** GIVEN PASSAGE follows **

In addition to being so thin, literally penetrating everything, hydrogen has a wide range of flammable concentrations in air and lower ignition energy than gasoline or natural gas, which means it can ignite far more easily. Hydrogen is thus very dangerous to be handled without special equipment and training… Keep out of reach of children
“If we didn’t have carbon, we would have to invent it as the ideal tool for handling hydrogen” (Kiefer 2013, p117, [3]).
H2 is 8x lighter than methane, to compress H2 to 200 bar ~9% of its energy content is lost vs. ~2,5% when pressurizing methane
H2 is a synthetic energy carrier: High-grade energy is required to produce, compress, liquefy, transport, transfer or store H2 (in most cases this energy could be distributed directly to the end user from wind or solar)
Figure 3: Volumetric energy densities of hydrogen, gasoline, and natural gas. | Source: Schernikau based on Bossel Eliasson 2006, Bossel 2009, Wikipedia on Energy Densities | (1) Diesel has slightly higher volumetric energy density than gasoline, at 38 MJ/l. More detailed notes available at graphs at the website
3. How to make H2 and what powers H2 storage?
We explored what today’s “hydrogen economy” is used for and where that hydrogen comes from, aka fossil fuels. We also explored the importance of carbon for making the most abundant molecule hydrogen “useful” at ambient pressure and temperatures. Next, we explore the “energy transition’s” dream to use hydrogen for long duration energy storage (LDES) purposes in order to overcome the intermittency problem of wind and solar.
Making hydrogen for storage purposes, requires energy, lots and lots of energy. The current estimates are around 50-60 kWh of electricity per 1 kg of hydrogen [6], translating to over 27.000 TWh for 500+ million tons H2 envisioned for “net-zero” according to IEA [18]. But wide ranges of 40 to 80 kWh/kg are also reported. 55 kWh seems to be a reasonable number, 50 kWh too optimistic, but in the end, it doesn’t really matter, The number remains high.
How much is a lot? Well, let’s say we want to “make” the 120 mln tons of today’s annual hydrogen consumption using electrolysis, how much electricity would we need? More than 6.000 TWh is the answer, about as much power as the entire US and 3x Germany consume every year (Figure 1).
Producing hydrogen for storage “costs” or “loses” 65-80% of the input energy for electrolysis, compression, storage, transportation, and repowering. That means 65 to 80% of the electricity you use to “make” hydrogen for storage is “wasted”. Since energy is never lost, this “wasted” energy is released in the form of low value, high entropy heat, into our atmosphere, logically warming our biosphere around us.
Oh, hydrogen combusts at 2.130 °C and the flame is hardly visible. This creates further safety and even emissions issues because it also reacts so easily with nitrogen in the air.
Let’s consider, if so much energy is “wasted” then you would logically rather try to use the electricity directly, meaning you would first use any electricity available from wind or solar to charge your Tesla first. Only then would you use any left over, unused electricity to produce hydrogen for storage. You would logically never consider to to use gas, coal (with or without CCS), nuclear, hydro or geothermal, all perfectly fine and usable forms of electricity without unnecessary waste, to make hydrogen for storage
You would logically ONLY use unutilized, excess wind and solar power to produce hydrogen for storage, everything else would be energy and economic “lunacy”.

** End of GIVEN PASSAGE **
** THE DATA follows **

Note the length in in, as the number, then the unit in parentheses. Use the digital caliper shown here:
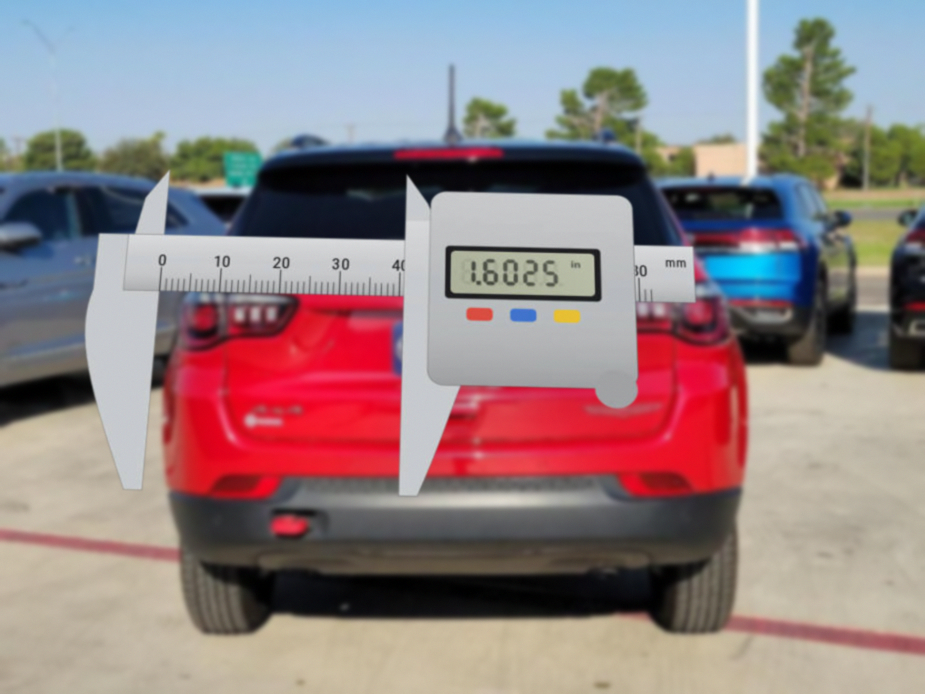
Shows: 1.6025 (in)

** End of THE DATA **

● **QUESTIONS ON THE MATERIAL**:
**A.** Name every electricity source that the hydrogen passage says one would never use to make hydrogen for storage.
**B.** Extend the hydrogen passage past its last sentence.
The lines play no part in the work here.

● **TASK RESULTS**:
**A.** Gas, coal (with or without CCS), nuclear, hydro, and geothermal.

**B.**
In 2023 the world generated a total of 3.900 TWh of intermittent wind and solar power. It takes over 6.000 TWh of consistent (not intermittent) power for electrolysis just to replace the existing 120 mln tons of H2 the world consumes today (not for storage). Electrolysis efficiency reduces drastically with an intermittent power source, see Figure 5.
Remember that we are installing TWs of wind and solar to “save the climate” by reducing the greenhouse gas emissions of our energy systems. GHG emission reduction is supposed to limit future “global warming” which is supposed to reduce extreme weather events and “halt” sea-level rise. Shouldn’t hydrogen from wind and solar, then reduce CO2 emissions?
Well, let’s have a look. The IPCC AR6 [7] states that solar has a lifecycle greenhouse gas footprint of 9-250g/kWh (including its albedo effect 2), that is a very wide range. We are finalizing a new peer-reviewed paper on this subject, showing that even assuming most of the unrealistic assumptions made by the IPCC’s research – this number is likely to be at the upper end.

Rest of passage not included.